Este tipo de chorradas le decía yo a Ariadna, para ver si le parecía ocurrente o profundo. Alguna vez ella también dijo alguna cosa de ese tipo en referencia a las vías, los trenes, los viajes y el eterno sur.

- Es curioso, fíjate: estas mismas vías que hay aquí son las que llegan, por ejemplo, a Málaga, que está a cientos de kilómetros de distancia. Así que si yo llegase a bajar a las vías, con cuidado de que no me pillase ningún tren, claro, y tocase la vía, estaría tocando un objeto que llega a Málaga. Y si alguien en Málaga tocase la vía estaríamos tocando los dos el mismo objeto. ¿Existe alguna otra cosa que tenga esta característica?
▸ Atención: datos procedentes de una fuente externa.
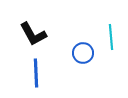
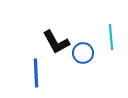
black L-shape: moved 23 px right, 8 px down
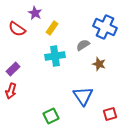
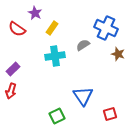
blue cross: moved 1 px right, 1 px down
brown star: moved 19 px right, 10 px up
green square: moved 6 px right
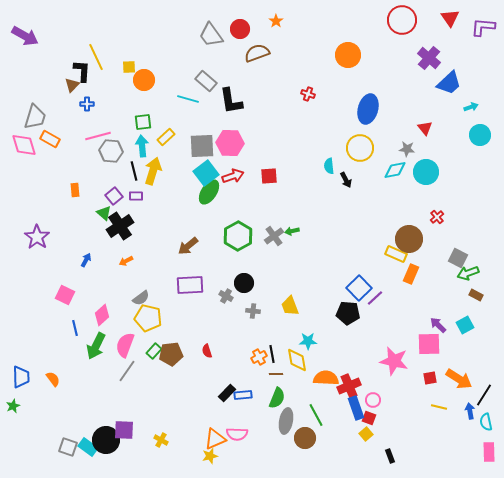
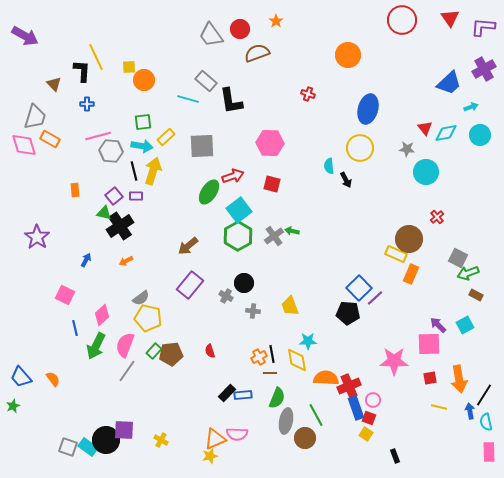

Por supuesto, ella nunca bajó a las vías. Por supuesto, yo me mostraba fascinado por la ocurrencia y me quedaba pensativo y silencioso, recorriendo las vías con los ojos, intentando meter todos aquellos kilómetros en la cabeza. Y, por supuesto, pasaba por alto el hecho de que las vías tienen cortes en su recorrido, que no es siempre la misma vía sino que está hecha de diferentes tramos, porque no es factible construir un objeto tan largo y, además, porque al sufrir dilataciones en verano, con el alza de las temperaturas, tiene que haber cierto espacio que aloje la variación de longitud. Pero, al fin y al cabo, aquello era el amor y no una puta clase de ingeniería.